Create a Token from a slice of a bistr.

Parameters
  • text (Union[str, bistr]) – The (bi)string to slice.

  • start (int) – The starting index of the token.

  • end (int) – The ending index of the token.

Return type

Token

class bistring.Tokenization(text, tokens)

Bases: object

A string and its tokenization.

Parameters
  • text (Union[str, bistr]) – The text from which the tokens have been extracted.

  • tokens (Iterable[Token]) – The tokens extracted from the text.

text: bistr = None

The text that was tokenized.

alignment: Alignment = None

The alignment from text indices to token indices.

classmethod infer(text, tokens)

Infer a Tokenization from a sequence of tokens.

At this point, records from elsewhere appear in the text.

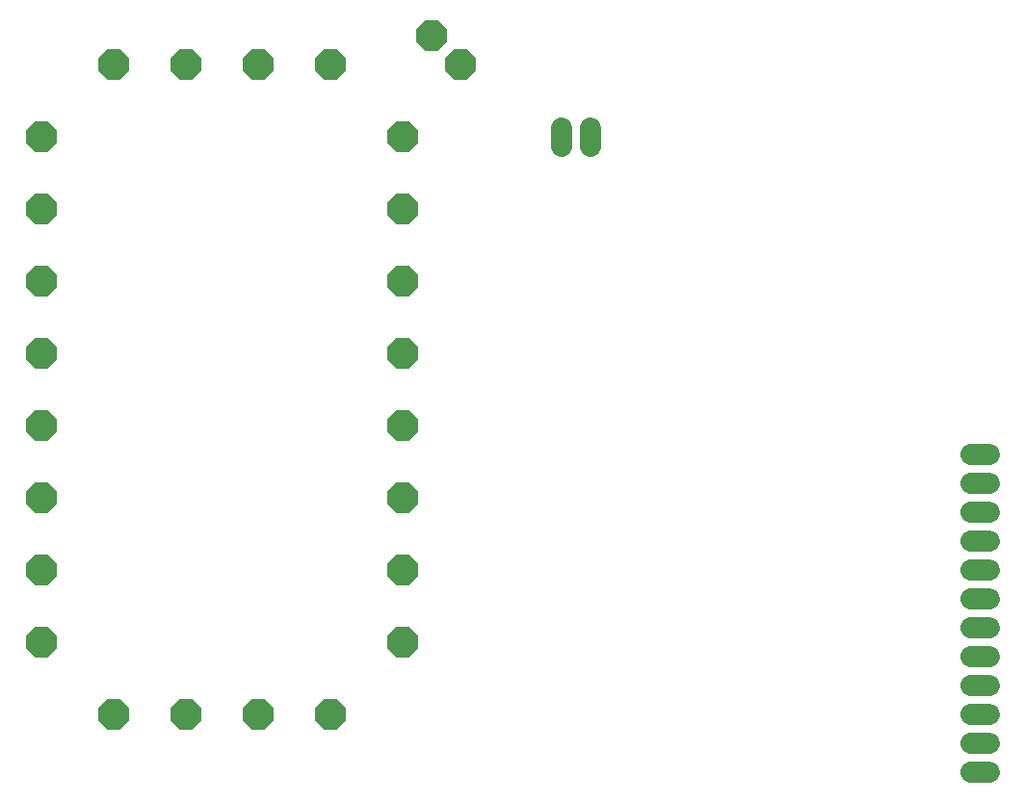
<source format=gbs>
G75*
G70*
%OFA0B0*%
%FSLAX24Y24*%
%IPPOS*%
%LPD*%
%AMOC8*
5,1,8,0,0,1.08239X$1,22.5*
%
%ADD10C,0.0720*%
%ADD11OC8,0.1080*%
D10*
X023101Y023281D02*
X023101Y023921D01*
X024101Y023921D02*
X024101Y023281D01*
X037281Y012601D02*
X037921Y012601D01*
X037921Y011601D02*
X037281Y011601D01*
X037281Y010601D02*
X037921Y010601D01*
X037921Y009601D02*
X037281Y009601D01*
X037281Y008601D02*
X037921Y008601D01*
X037921Y007601D02*
X037281Y007601D01*
X037281Y006601D02*
X037921Y006601D01*
X037921Y005601D02*
X037281Y005601D01*
X037281Y004601D02*
X037921Y004601D01*
X037921Y003601D02*
X037281Y003601D01*
X037281Y002601D02*
X037921Y002601D01*
X037921Y001601D02*
X037281Y001601D01*
D11*
X007601Y003601D03*
X010101Y003601D03*
X012601Y003601D03*
X015101Y003601D03*
X017601Y006101D03*
X017601Y008601D03*
X017601Y011101D03*
X017601Y013601D03*
X017601Y016101D03*
X017601Y018601D03*
X017601Y021101D03*
X017601Y023601D03*
X019601Y026101D03*
X018601Y027101D03*
X015101Y026101D03*
X012601Y026101D03*
X010101Y026101D03*
X007601Y026101D03*
X005101Y023601D03*
X005101Y021101D03*
X005101Y018601D03*
X005101Y016101D03*
X005101Y013601D03*
X005101Y011101D03*
X005101Y008601D03*
X005101Y006101D03*
M02*

</source>
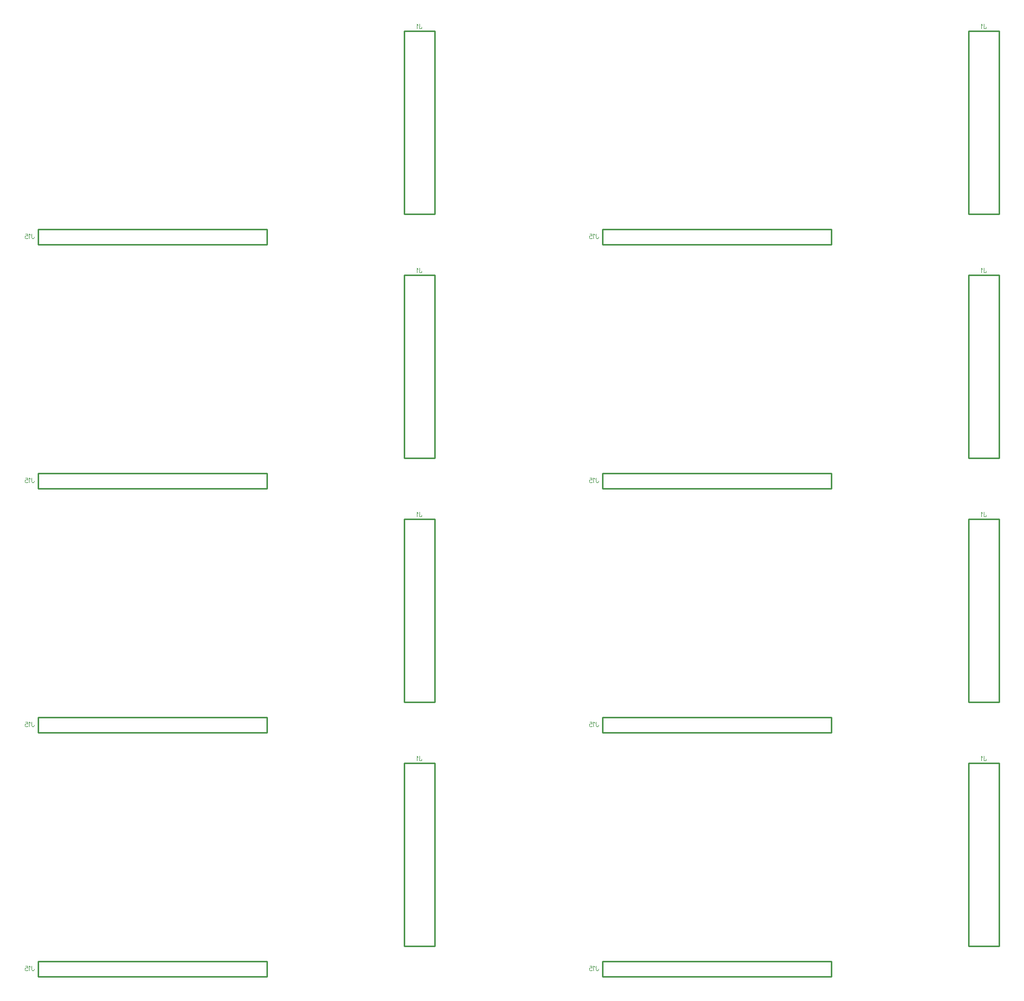
<source format=gbr>
G04 DipTrace 2.4.0.2*
%INBottomSilk.gbr*%
%MOIN*%
%ADD10C,0.0098*%
%ADD87C,0.0046*%
%FSLAX44Y44*%
G04*
G70*
G90*
G75*
G01*
%LNBotSilk*%
%LPD*%
X35440Y18440D2*
D10*
X37440D1*
Y6440D1*
X35440D1*
Y18440D1*
X11441Y4440D2*
X26440D1*
Y5440D1*
X11441D1*
Y4440D1*
X36451Y18879D2*
D87*
Y18650D1*
X36465Y18607D1*
X36480Y18593D1*
X36508Y18578D1*
X36537D1*
X36565Y18593D1*
X36580Y18607D1*
X36594Y18650D1*
Y18679D1*
X36358Y18822D2*
X36329Y18836D1*
X36286Y18879D1*
Y18578D1*
X11035Y5122D2*
Y4893D1*
X11049Y4850D1*
X11064Y4835D1*
X11092Y4821D1*
X11121D1*
X11150Y4835D1*
X11164Y4850D1*
X11179Y4893D1*
Y4921D1*
X10942Y5064D2*
X10913Y5079D1*
X10870Y5122D1*
Y4821D1*
X10606Y5122D2*
X10749D1*
X10763Y4993D1*
X10749Y5007D1*
X10706Y5022D1*
X10663D1*
X10620Y5007D1*
X10591Y4979D1*
X10577Y4935D1*
Y4907D1*
X10591Y4864D1*
X10620Y4835D1*
X10663Y4821D1*
X10706D1*
X10749Y4835D1*
X10763Y4850D1*
X10778Y4878D1*
X72440Y18440D2*
D10*
X74440D1*
Y6440D1*
X72440D1*
Y18440D1*
X48441Y4440D2*
X63440D1*
Y5440D1*
X48441D1*
Y4440D1*
X73451Y18879D2*
D87*
Y18650D1*
X73465Y18607D1*
X73480Y18593D1*
X73508Y18578D1*
X73537D1*
X73565Y18593D1*
X73580Y18607D1*
X73594Y18650D1*
Y18679D1*
X73358Y18822D2*
X73329Y18836D1*
X73286Y18879D1*
Y18578D1*
X48035Y5122D2*
Y4893D1*
X48049Y4850D1*
X48064Y4835D1*
X48092Y4821D1*
X48121D1*
X48150Y4835D1*
X48164Y4850D1*
X48179Y4893D1*
Y4921D1*
X47942Y5064D2*
X47913Y5079D1*
X47870Y5122D1*
Y4821D1*
X47606Y5122D2*
X47749D1*
X47763Y4993D1*
X47749Y5007D1*
X47706Y5022D1*
X47663D1*
X47620Y5007D1*
X47591Y4979D1*
X47577Y4935D1*
Y4907D1*
X47591Y4864D1*
X47620Y4835D1*
X47663Y4821D1*
X47706D1*
X47749Y4835D1*
X47763Y4850D1*
X47778Y4878D1*
X35440Y34440D2*
D10*
X37440D1*
Y22440D1*
X35440D1*
Y34440D1*
X11441Y20440D2*
X26440D1*
Y21440D1*
X11441D1*
Y20440D1*
X36451Y34879D2*
D87*
Y34650D1*
X36465Y34607D1*
X36480Y34593D1*
X36508Y34578D1*
X36537D1*
X36565Y34593D1*
X36580Y34607D1*
X36594Y34650D1*
Y34679D1*
X36358Y34822D2*
X36329Y34836D1*
X36286Y34879D1*
Y34578D1*
X11035Y21122D2*
Y20893D1*
X11049Y20850D1*
X11064Y20835D1*
X11092Y20821D1*
X11121D1*
X11150Y20835D1*
X11164Y20850D1*
X11179Y20893D1*
Y20921D1*
X10942Y21064D2*
X10913Y21079D1*
X10870Y21122D1*
Y20821D1*
X10606Y21122D2*
X10749D1*
X10763Y20993D1*
X10749Y21007D1*
X10706Y21022D1*
X10663D1*
X10620Y21007D1*
X10591Y20979D1*
X10577Y20935D1*
Y20907D1*
X10591Y20864D1*
X10620Y20835D1*
X10663Y20821D1*
X10706D1*
X10749Y20835D1*
X10763Y20850D1*
X10778Y20878D1*
X72440Y34440D2*
D10*
X74440D1*
Y22440D1*
X72440D1*
Y34440D1*
X48441Y20440D2*
X63440D1*
Y21440D1*
X48441D1*
Y20440D1*
X73451Y34879D2*
D87*
Y34650D1*
X73465Y34607D1*
X73480Y34593D1*
X73508Y34578D1*
X73537D1*
X73565Y34593D1*
X73580Y34607D1*
X73594Y34650D1*
Y34679D1*
X73358Y34822D2*
X73329Y34836D1*
X73286Y34879D1*
Y34578D1*
X48035Y21122D2*
Y20893D1*
X48049Y20850D1*
X48064Y20835D1*
X48092Y20821D1*
X48121D1*
X48150Y20835D1*
X48164Y20850D1*
X48179Y20893D1*
Y20921D1*
X47942Y21064D2*
X47913Y21079D1*
X47870Y21122D1*
Y20821D1*
X47606Y21122D2*
X47749D1*
X47763Y20993D1*
X47749Y21007D1*
X47706Y21022D1*
X47663D1*
X47620Y21007D1*
X47591Y20979D1*
X47577Y20935D1*
Y20907D1*
X47591Y20864D1*
X47620Y20835D1*
X47663Y20821D1*
X47706D1*
X47749Y20835D1*
X47763Y20850D1*
X47778Y20878D1*
X35440Y50440D2*
D10*
X37440D1*
Y38440D1*
X35440D1*
Y50440D1*
X11441Y36440D2*
X26440D1*
Y37440D1*
X11441D1*
Y36440D1*
X36451Y50879D2*
D87*
Y50650D1*
X36465Y50607D1*
X36480Y50593D1*
X36508Y50578D1*
X36537D1*
X36565Y50593D1*
X36580Y50607D1*
X36594Y50650D1*
Y50679D1*
X36358Y50822D2*
X36329Y50836D1*
X36286Y50879D1*
Y50578D1*
X11035Y37122D2*
Y36893D1*
X11049Y36850D1*
X11064Y36835D1*
X11092Y36821D1*
X11121D1*
X11150Y36835D1*
X11164Y36850D1*
X11179Y36893D1*
Y36921D1*
X10942Y37064D2*
X10913Y37079D1*
X10870Y37122D1*
Y36821D1*
X10606Y37122D2*
X10749D1*
X10763Y36993D1*
X10749Y37007D1*
X10706Y37022D1*
X10663D1*
X10620Y37007D1*
X10591Y36979D1*
X10577Y36935D1*
Y36907D1*
X10591Y36864D1*
X10620Y36835D1*
X10663Y36821D1*
X10706D1*
X10749Y36835D1*
X10763Y36850D1*
X10778Y36878D1*
X72440Y50440D2*
D10*
X74440D1*
Y38440D1*
X72440D1*
Y50440D1*
X48441Y36440D2*
X63440D1*
Y37440D1*
X48441D1*
Y36440D1*
X73451Y50879D2*
D87*
Y50650D1*
X73465Y50607D1*
X73480Y50593D1*
X73508Y50578D1*
X73537D1*
X73565Y50593D1*
X73580Y50607D1*
X73594Y50650D1*
Y50679D1*
X73358Y50822D2*
X73329Y50836D1*
X73286Y50879D1*
Y50578D1*
X48035Y37122D2*
Y36893D1*
X48049Y36850D1*
X48064Y36835D1*
X48092Y36821D1*
X48121D1*
X48150Y36835D1*
X48164Y36850D1*
X48179Y36893D1*
Y36921D1*
X47942Y37064D2*
X47913Y37079D1*
X47870Y37122D1*
Y36821D1*
X47606Y37122D2*
X47749D1*
X47763Y36993D1*
X47749Y37007D1*
X47706Y37022D1*
X47663D1*
X47620Y37007D1*
X47591Y36979D1*
X47577Y36935D1*
Y36907D1*
X47591Y36864D1*
X47620Y36835D1*
X47663Y36821D1*
X47706D1*
X47749Y36835D1*
X47763Y36850D1*
X47778Y36878D1*
X35440Y66440D2*
D10*
X37440D1*
Y54440D1*
X35440D1*
Y66440D1*
X11441Y52440D2*
X26440D1*
Y53440D1*
X11441D1*
Y52440D1*
X36451Y66879D2*
D87*
Y66650D1*
X36465Y66607D1*
X36480Y66593D1*
X36508Y66578D1*
X36537D1*
X36565Y66593D1*
X36580Y66607D1*
X36594Y66650D1*
Y66679D1*
X36358Y66822D2*
X36329Y66836D1*
X36286Y66879D1*
Y66578D1*
X11035Y53122D2*
Y52893D1*
X11049Y52850D1*
X11064Y52835D1*
X11092Y52821D1*
X11121D1*
X11150Y52835D1*
X11164Y52850D1*
X11179Y52893D1*
Y52921D1*
X10942Y53064D2*
X10913Y53079D1*
X10870Y53122D1*
Y52821D1*
X10606Y53122D2*
X10749D1*
X10763Y52993D1*
X10749Y53007D1*
X10706Y53022D1*
X10663D1*
X10620Y53007D1*
X10591Y52979D1*
X10577Y52935D1*
Y52907D1*
X10591Y52864D1*
X10620Y52835D1*
X10663Y52821D1*
X10706D1*
X10749Y52835D1*
X10763Y52850D1*
X10778Y52878D1*
X72440Y66440D2*
D10*
X74440D1*
Y54440D1*
X72440D1*
Y66440D1*
X48441Y52440D2*
X63440D1*
Y53440D1*
X48441D1*
Y52440D1*
X73451Y66879D2*
D87*
Y66650D1*
X73465Y66607D1*
X73480Y66593D1*
X73508Y66578D1*
X73537D1*
X73565Y66593D1*
X73580Y66607D1*
X73594Y66650D1*
Y66679D1*
X73358Y66822D2*
X73329Y66836D1*
X73286Y66879D1*
Y66578D1*
X48035Y53122D2*
Y52893D1*
X48049Y52850D1*
X48064Y52835D1*
X48092Y52821D1*
X48121D1*
X48150Y52835D1*
X48164Y52850D1*
X48179Y52893D1*
Y52921D1*
X47942Y53064D2*
X47913Y53079D1*
X47870Y53122D1*
Y52821D1*
X47606Y53122D2*
X47749D1*
X47763Y52993D1*
X47749Y53007D1*
X47706Y53022D1*
X47663D1*
X47620Y53007D1*
X47591Y52979D1*
X47577Y52935D1*
Y52907D1*
X47591Y52864D1*
X47620Y52835D1*
X47663Y52821D1*
X47706D1*
X47749Y52835D1*
X47763Y52850D1*
X47778Y52878D1*
M02*

</source>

>>> tokens = Tokenization.infer('hello, world!', ['hello', 'world'])
>>> tokens[0]
Token(bistr('hello'), start=0, end=5)
>>> tokens[1]
Token(bistr('world'), start=7, end=12)

Due to the possibility of ambiguity, it is much better to use a Tokenizer or some other method of producing Tokens with their positions explicitly set.

Return type

Tokenization

Returns

The inferred tokenization, with token positions found by simple forward search.

Raises

ValueError if the tokens can’t be found in the source string.

__getitem__(index)

Indexing a Tokenization returns the nth token:

>>> tokens = Tokenization.infer(
...     "The quick, brown fox",
...     ["The", "quick", "brown", "fox"],
... )
>>> tokens[0]
Token(bistr('The'), start=0, end=3)

Slicing a Tokenization returns a new one with the requested slice of tokens:

>>> tokens = tokens[1:-1]
>>> tokens[0]
Token(bistr('quick'), start=4, end=9)
Return type

Union[Token, Tokenization]

substring(*args)

Map a span of tokens to the corresponding substring. With no arguments, returns the substring from the first to the last token.

Return type

bistr

text_bounds(*args)

Map a span of tokens to the bounds of the corresponding text. With no arguments, returns the bounds from the first to the last token.

Return type

Tuple[int, int]

original_bounds(*args)

Map a span of tokens to the bounds of the corresponding original text. With no arguments, returns the bounds from the first to the last token.

Return type

Tuple[int, int]

bounds_for_text(*args)

Map a span of text to the bounds of the corresponding span of tokens.

Return type

Tuple[int, int]

bounds_for_original(*args)

Map a span of original text to the bounds of the corresponding span of tokens.

Return type

Tuple[int, int]

slice_by_text(*args)

Map a span of text to the corresponding span of tokens.

Return type

Tokenization

slice_by_original(*args)

Map a span of the original text to the corresponding span of tokens.

Return type

Tokenization

snap_text_bounds(*args)

Expand a span of text to align it with token boundaries.

Return type

Tuple[int, int]

snap_original_bounds(*args)

Expand a span of original text to align it with token boundaries.

Return type

Tuple[int, int]